La Liga: Karim Benzema Menjaring Pemenang Saat Real Madrid Menang Tujuh Poin
Football

La Liga: Karim Benzema Menjaring Pemenang Saat Real Madrid Menang Tujuh Poin

Karim Benzema memuji para penggemar Real Madrid setelah mereka meneriakkan “Karim, Ballon d’Or” ketika golnya melawan Athletic Bilbao pada Rabu membuat Madrid unggul tujuh poin di puncak La Liga. Gol ke-20 Benzema dalam 24 pertandingan musim ini membuktikan perbedaan dalam kemenangan 1-0 di Santiago Bernabeu yang menempatkan Madrid kuat memimpin perburuan gelar Spanyol, bahkan setelah hanya 15 pertandingan dimainkan. “Kami sedang dalam performa bagus dan saya menyukai atmosfer saat ini di tim,” kata pelatih Madrid Carlo Ancelotti. Tujuh kemenangan beruntun di semua kompetisi telah membantu menarik tim Ancelotti dari pengejaran dan Benzema, bersama dengan Vinicius Junior yang eksplosif, telah berperan penting.

Ancelotti bersikeras pada hari Selasa bahwa Benzema tidak “menangis” karena kalah dari Lionel Messi di Ballon d’Or pada hari Senin, dengan pemain Prancis itu finis di urutan keempat dalam pemungutan suara terakhir.

Tapi ada lebih dari sedikit pemberontakan di udara ketika para penggemar Madrid bersulang untuk golnya dengan meneriakkan “Karim, Ballon d’Or” dan pemain berusia 33 tahun itu menanggapi dengan bertepuk tangan untuk mereka kembali.

Ancelotti memperkirakan Benzema akan lebih termotivasi untuk memenangkan penghargaan musim depan dan mungkin harapan terbaiknya adalah memainkan peran yang menentukan di Madrid memenangkan La Liga atau Liga Champions.

Dengan Barcelona membangun kembali di bawah Xavi Hernandez dan Atletico Madrid berjuang untuk menyeimbangkan pertahanan mereka yang biasanya dapat diandalkan dengan banyak pilihan dalam serangan, Real Madrid jelas muncul sebagai favorit yang jelas sekarang di Spanyol.

Mereka mengalahkan Sevilla 2-1 akhir pekan lalu dan sekarang menghadapi tim peringkat ketiga Real Sociedad dan peringkat kedua Atletico dalam dua pertandingan berikutnya, pertandingan yang bisa memberi mereka keunggulan besar jika kemenangan terus datang.

Athletic, sementara itu, tetap di urutan kedelapan, tanpa kemenangan sekarang dalam enam pertandingan.

“Memenangkan tujuh pertandingan berturut-turut bukanlah keberuntungan,” kata Ancelotti. “Real Madrid ini memiliki karakter. Ketika kami tidak menang dengan kualitas, kami memiliki kekuatan lain yang bisa kami gunakan.”

Madrid memanfaatkan keberuntungan mereka melawan Sevilla dan kembali bermain di sini, dengan Athletic menyia-nyiakan serangkaian peluang emas.

Yang pertama datang dari bola panjang dari atas, yang mengenai punggung Eder Militao dan membiarkan Inaki Williams masuk, namun tendangannya melebar.

Kemudian David Alaba meninggalkan pukulan panjang ke bawah untuk Thibaut Courtois di belakangnya tetapi Williams ada di sana lagi, hanya untuk sentuhan pertamanya yang mengecewakannya.

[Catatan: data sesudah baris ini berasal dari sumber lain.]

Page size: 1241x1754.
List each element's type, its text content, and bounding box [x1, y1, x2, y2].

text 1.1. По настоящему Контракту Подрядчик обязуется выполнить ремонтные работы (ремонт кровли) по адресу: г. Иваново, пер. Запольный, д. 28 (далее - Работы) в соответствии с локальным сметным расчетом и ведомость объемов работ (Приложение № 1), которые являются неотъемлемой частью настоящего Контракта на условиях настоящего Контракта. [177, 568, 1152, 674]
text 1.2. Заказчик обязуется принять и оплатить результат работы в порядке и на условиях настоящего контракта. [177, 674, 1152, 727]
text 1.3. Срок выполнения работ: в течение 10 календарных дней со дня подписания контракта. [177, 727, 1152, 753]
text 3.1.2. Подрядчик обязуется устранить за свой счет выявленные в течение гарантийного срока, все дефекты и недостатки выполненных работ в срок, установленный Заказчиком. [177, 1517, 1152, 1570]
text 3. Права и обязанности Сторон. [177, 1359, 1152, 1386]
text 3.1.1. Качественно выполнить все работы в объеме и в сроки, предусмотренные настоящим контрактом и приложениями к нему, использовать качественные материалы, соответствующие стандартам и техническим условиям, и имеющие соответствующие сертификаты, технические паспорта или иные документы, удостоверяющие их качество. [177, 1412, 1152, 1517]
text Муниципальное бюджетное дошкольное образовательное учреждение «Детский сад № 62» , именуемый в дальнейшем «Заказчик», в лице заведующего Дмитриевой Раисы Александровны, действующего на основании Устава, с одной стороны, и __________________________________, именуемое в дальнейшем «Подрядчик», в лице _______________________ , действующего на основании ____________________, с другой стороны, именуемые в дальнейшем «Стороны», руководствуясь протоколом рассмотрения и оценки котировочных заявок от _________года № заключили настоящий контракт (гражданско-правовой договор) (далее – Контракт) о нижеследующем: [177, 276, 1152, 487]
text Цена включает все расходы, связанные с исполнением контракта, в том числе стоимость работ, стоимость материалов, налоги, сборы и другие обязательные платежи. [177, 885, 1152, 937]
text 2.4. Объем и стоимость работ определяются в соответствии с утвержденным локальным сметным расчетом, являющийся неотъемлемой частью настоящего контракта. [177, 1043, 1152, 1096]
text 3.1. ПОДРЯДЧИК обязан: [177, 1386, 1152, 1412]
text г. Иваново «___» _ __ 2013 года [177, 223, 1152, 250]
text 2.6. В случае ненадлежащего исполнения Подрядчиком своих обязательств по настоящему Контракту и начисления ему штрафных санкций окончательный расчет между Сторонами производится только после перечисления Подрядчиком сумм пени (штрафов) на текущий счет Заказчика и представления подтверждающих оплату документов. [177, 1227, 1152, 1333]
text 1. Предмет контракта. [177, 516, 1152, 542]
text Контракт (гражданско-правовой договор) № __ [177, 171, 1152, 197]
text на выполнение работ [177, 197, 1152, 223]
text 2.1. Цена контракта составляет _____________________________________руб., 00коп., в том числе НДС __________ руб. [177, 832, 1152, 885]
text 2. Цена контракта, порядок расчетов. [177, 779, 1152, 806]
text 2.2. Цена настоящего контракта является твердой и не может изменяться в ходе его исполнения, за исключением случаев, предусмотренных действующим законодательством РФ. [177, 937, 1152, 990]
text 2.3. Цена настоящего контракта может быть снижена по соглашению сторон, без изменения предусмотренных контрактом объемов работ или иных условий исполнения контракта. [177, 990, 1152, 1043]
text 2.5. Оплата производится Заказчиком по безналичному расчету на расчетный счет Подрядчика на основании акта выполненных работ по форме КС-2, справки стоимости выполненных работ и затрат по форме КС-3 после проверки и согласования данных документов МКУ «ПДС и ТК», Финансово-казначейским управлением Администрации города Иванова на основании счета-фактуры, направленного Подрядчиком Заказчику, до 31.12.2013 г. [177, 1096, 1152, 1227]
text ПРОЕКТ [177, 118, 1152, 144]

Raul Garcia memiliki peluang terbaik, dengan sundulan bebas dari jarak tiga yard, tetapi dia mengangguk lurus ke arah Courtois dan ada suasana tak terhindarkan tentang Madrid yang membayar Athletic.

Vinicius memulainya, dengan lari cepat dari kiri, bertukar dengan Luka Modric sebelum memberi umpan kepada Marco Asensio, yang tembakan melengkungnya kembali ke Modric.

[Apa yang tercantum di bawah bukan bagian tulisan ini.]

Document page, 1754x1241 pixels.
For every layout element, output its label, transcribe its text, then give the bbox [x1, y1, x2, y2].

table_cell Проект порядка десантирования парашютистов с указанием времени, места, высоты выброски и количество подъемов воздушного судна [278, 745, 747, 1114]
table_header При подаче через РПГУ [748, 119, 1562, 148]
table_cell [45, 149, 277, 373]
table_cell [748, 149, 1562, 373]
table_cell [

Dia menggagalkan rebound tetapi sangat buruk sehingga jatuh dengan baik ke jalur Benzema, yang masuk.

Dipromosikan

Athletic masih tim yang lebih baik di babak kedua dan penonton tuan rumah semakin gelisah.

Tembakan Raul Garcia harus diblok oleh sliding Lucas Vazquez dan Courtois diharuskan menggagalkan Oihan Sancet. Mikel Vesga seharusnya menanduk bola di menit akhir, tapi sekali lagi Militao ada di sana.